Saturday, November 21, 2009

Journalism Ethics Run Amuck, Once Again

The Associated Press published a story yesterday on a very tragic, sensitive and private matter involving the death of a famous professional athlete's mother. The report not only discusses details surrounding the death, but also personal information about the player's relationship with his mother.

The issue here is not whether the facts of this publication are untrue. The disclosure of private facts tort claim subjects the press to liability for the publication of truthful private matters that would be highly offensive to a reasonable person and that are not of legitimate public concern. In many respects, we as a society have become brainwashed into thinking that the press has a constitutional privilege to publish whatever truthful matters it wants, especially when the matter involves a public figure. But surprisingly, the Supreme Court has given very limited attention to the constitutional privilege of the press to publish truthful private facts and has addressed the issue in only one case involving a public disclosure of private facts tort claim (see Cox Broadcasting Corp. v. Cohn, 420 U.S. 469 (1975)), and its holding in that case was deliberately and explicitly narrow. Such little guidance by the Supreme Court naturally leaves state and federal courts wide discretion to determine what constitutes a "legitimate public concern" (a/k/a newsworthiness) and to balance the conflicting interests of individual privacy and press freedom.

As I discuss at length in my law review article Tort Law and Journalism Ethics, state and federal courts have proffered varying definitions of newsworthiness. The California Supreme Court in Shulman v. Group W Productions, Inc., 955 P.2d 469 (Cal. 1998) recognized that a broad "public domain" view of the First Amendment privilege, i.e. any information readily available to the public, would swallow the public disclosure of private facts claim. Regarding matters involving public figures, the court set forth what I believe is the proper standard for newsworthiness: "[T]he evaluation of newsworthiness depends on the degree of intrusion and the extent to which the plaintiff played an important role in public events, and thus on a comparison between the information revealed and the nature of the activity or event that brought the plaintiff to public attention. Some reasonable proportion is . . . to be maintained between the events or activity that makes the individual a public figure and the private facts to which publicity is given."

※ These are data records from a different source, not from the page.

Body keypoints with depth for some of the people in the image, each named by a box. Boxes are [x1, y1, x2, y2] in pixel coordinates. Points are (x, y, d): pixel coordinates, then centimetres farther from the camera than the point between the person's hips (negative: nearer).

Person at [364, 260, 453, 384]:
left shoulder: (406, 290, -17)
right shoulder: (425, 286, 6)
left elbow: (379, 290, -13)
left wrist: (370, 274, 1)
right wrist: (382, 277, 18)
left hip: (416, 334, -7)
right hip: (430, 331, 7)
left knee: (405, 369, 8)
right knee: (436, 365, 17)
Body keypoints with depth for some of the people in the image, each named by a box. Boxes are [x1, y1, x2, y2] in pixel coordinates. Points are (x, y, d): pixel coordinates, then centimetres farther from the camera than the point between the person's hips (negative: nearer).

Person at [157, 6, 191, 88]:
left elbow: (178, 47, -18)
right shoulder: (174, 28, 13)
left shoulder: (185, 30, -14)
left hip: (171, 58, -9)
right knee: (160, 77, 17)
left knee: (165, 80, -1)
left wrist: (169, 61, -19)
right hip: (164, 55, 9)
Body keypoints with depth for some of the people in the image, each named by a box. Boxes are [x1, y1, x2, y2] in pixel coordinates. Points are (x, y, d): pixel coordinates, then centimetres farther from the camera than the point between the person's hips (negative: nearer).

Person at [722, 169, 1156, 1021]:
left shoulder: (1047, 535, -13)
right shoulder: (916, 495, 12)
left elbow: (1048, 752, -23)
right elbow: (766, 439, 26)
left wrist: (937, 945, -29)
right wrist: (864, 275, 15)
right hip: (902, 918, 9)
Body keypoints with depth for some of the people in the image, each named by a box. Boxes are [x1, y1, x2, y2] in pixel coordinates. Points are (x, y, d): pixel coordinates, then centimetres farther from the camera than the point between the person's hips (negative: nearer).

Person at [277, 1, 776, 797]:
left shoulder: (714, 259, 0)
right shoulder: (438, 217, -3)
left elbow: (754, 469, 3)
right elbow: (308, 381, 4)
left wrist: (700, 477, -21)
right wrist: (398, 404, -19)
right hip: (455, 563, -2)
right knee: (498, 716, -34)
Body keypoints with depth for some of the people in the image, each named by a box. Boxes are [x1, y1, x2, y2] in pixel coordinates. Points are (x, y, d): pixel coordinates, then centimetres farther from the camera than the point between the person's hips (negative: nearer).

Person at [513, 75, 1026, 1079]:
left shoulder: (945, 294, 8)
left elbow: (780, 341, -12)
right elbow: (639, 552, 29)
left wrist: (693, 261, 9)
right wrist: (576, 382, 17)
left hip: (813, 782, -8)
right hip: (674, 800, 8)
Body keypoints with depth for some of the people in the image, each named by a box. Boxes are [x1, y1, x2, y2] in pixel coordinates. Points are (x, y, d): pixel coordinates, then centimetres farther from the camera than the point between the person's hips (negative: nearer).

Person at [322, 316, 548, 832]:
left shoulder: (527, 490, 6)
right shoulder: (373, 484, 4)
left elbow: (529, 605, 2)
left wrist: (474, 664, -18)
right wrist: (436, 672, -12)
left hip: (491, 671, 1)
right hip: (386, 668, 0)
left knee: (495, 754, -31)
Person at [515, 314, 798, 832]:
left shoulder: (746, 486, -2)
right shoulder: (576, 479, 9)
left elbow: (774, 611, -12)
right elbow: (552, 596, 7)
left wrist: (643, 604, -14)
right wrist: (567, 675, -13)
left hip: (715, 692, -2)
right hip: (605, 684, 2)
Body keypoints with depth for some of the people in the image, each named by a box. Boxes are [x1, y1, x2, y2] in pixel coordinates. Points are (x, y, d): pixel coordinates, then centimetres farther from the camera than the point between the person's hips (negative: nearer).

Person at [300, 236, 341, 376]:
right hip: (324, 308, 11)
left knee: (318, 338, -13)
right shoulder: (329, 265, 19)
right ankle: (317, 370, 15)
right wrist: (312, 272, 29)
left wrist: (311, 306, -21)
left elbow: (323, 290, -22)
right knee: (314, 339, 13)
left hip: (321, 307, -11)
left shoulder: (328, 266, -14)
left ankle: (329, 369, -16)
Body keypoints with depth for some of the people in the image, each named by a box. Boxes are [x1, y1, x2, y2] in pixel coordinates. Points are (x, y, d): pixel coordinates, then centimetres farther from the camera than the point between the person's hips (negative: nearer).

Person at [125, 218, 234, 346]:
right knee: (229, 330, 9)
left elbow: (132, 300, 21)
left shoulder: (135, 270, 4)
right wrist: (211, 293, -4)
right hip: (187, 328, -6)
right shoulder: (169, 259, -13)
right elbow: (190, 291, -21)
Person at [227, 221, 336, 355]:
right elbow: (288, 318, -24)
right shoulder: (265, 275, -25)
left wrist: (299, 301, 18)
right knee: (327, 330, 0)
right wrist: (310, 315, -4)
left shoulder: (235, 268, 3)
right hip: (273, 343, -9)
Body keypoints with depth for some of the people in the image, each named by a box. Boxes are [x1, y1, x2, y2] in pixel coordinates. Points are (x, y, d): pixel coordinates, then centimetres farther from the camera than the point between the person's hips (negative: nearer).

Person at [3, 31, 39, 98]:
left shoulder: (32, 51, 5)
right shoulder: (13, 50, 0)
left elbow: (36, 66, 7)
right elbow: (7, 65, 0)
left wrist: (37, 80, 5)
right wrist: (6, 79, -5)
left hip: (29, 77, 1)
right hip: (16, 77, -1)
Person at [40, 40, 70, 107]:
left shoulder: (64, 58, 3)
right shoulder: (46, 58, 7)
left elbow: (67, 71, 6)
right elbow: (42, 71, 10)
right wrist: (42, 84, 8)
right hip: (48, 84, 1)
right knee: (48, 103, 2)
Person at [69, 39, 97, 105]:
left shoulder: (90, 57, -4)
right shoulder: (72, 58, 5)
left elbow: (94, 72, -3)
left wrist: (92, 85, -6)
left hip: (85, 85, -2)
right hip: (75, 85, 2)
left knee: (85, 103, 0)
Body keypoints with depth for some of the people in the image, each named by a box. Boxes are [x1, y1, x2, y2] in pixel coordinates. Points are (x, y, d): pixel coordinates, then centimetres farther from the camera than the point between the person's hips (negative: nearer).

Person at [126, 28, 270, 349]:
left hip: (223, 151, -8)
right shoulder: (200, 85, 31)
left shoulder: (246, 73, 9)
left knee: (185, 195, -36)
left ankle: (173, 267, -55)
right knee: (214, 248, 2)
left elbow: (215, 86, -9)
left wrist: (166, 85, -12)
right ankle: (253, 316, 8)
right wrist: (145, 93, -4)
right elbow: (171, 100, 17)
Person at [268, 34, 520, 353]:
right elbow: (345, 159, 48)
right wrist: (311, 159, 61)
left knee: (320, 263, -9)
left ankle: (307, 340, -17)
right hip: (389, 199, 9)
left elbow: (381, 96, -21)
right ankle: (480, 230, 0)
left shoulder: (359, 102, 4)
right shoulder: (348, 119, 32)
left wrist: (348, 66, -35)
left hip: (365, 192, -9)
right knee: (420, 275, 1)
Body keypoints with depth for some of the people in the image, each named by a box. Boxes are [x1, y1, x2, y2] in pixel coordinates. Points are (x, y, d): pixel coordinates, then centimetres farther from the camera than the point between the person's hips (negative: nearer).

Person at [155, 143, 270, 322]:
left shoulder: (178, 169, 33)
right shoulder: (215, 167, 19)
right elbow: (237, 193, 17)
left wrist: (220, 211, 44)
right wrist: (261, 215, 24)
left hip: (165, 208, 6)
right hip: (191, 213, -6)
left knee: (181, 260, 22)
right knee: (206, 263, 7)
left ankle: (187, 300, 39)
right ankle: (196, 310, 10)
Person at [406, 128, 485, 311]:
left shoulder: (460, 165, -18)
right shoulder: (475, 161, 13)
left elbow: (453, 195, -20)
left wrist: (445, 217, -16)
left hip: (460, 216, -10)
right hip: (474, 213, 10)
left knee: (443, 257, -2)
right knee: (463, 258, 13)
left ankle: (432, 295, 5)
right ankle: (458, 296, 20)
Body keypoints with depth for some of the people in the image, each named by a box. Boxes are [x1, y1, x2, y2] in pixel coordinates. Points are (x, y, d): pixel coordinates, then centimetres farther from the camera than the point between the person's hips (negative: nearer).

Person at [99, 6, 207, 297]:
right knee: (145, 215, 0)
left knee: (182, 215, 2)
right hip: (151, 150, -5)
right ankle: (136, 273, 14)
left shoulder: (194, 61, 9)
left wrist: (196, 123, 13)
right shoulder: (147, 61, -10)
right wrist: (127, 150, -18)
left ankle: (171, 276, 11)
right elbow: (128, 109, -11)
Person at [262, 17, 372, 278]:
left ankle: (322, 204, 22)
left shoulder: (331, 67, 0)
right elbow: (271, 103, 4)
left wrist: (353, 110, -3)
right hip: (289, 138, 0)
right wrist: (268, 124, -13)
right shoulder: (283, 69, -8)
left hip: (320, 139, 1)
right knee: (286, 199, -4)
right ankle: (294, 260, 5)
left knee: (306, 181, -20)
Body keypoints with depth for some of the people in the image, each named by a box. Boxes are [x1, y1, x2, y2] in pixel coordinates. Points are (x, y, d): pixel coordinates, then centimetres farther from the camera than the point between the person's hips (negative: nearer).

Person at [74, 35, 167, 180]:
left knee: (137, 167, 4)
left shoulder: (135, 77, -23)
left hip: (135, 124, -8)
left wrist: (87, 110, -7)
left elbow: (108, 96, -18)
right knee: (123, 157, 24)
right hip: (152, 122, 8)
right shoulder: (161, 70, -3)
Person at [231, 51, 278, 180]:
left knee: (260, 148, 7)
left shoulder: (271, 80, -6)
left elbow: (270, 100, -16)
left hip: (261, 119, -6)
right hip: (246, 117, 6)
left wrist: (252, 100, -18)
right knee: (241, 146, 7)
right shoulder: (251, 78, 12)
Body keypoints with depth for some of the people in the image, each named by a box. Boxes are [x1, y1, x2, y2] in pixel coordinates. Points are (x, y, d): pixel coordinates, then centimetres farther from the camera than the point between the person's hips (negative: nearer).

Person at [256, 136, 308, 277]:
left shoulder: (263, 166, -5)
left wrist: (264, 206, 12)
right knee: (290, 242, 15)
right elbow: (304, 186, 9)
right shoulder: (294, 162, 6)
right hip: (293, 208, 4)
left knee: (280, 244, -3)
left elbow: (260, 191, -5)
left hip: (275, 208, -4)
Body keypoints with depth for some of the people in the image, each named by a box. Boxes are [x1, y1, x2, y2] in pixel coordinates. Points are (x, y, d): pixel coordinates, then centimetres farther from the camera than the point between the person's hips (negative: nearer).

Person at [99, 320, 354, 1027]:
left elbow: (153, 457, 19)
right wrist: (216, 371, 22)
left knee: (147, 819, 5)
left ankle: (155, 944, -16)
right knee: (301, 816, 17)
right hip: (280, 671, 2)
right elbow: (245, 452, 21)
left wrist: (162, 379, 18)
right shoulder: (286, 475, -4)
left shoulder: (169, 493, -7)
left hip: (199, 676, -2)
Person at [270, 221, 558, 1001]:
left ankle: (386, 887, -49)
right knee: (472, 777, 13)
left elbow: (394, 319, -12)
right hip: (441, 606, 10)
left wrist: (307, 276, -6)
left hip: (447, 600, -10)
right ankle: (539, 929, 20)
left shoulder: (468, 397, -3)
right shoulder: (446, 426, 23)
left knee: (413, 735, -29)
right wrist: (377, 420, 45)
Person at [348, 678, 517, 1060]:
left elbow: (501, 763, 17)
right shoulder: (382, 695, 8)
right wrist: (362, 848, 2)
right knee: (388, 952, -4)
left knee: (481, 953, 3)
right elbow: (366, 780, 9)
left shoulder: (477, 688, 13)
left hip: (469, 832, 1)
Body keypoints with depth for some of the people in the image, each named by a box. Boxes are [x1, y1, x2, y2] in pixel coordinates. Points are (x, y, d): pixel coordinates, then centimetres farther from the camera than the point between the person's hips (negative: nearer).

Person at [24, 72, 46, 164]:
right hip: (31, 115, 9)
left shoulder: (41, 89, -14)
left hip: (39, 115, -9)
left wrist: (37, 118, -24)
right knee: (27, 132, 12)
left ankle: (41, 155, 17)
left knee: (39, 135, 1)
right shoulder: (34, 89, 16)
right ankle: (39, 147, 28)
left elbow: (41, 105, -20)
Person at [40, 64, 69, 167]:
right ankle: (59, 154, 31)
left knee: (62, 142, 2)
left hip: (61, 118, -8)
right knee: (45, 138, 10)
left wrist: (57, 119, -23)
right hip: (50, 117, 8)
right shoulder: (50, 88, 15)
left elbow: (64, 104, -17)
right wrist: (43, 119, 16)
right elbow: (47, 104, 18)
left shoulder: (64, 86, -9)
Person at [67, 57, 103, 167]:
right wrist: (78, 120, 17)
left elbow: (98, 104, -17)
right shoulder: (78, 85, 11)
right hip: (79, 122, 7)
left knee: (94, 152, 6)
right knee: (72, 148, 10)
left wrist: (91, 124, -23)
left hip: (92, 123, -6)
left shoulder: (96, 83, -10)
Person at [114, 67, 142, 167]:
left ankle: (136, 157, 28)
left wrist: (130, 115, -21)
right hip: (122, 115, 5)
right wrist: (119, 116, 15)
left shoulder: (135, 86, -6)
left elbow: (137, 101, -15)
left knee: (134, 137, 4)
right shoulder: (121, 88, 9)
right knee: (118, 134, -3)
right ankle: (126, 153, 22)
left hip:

In other words, there must be a nexus or connection between the private information published and the public activity that makes the person a public figure. Here is an excerpt from my law review article:

"The relevance/nexus factor is a critical component in balancing the First Amendment and journalism ethics standards because such an inquiry takes into account the purpose, or reason, for the publication of the matter. If there is a remote nexus or connection between the truthful matter and the event or activity that brought the plaintiff to public attention or that made him or her a public figure, then the societal First Amendment interest in the information is much less compelling because the purpose for publication becomes primarily one of sensational prying into private affairs for its own sake or one of pandering to lurid curiosity."
There is a very tenuous connection between the details surrounding the death of a player's mother and what makes the player a public figure, that being his status as a professional athlete. This publication, having no social value and intruding into an extremely tragic, private and sensitive personal matter, turns journalism ethics standards on its head.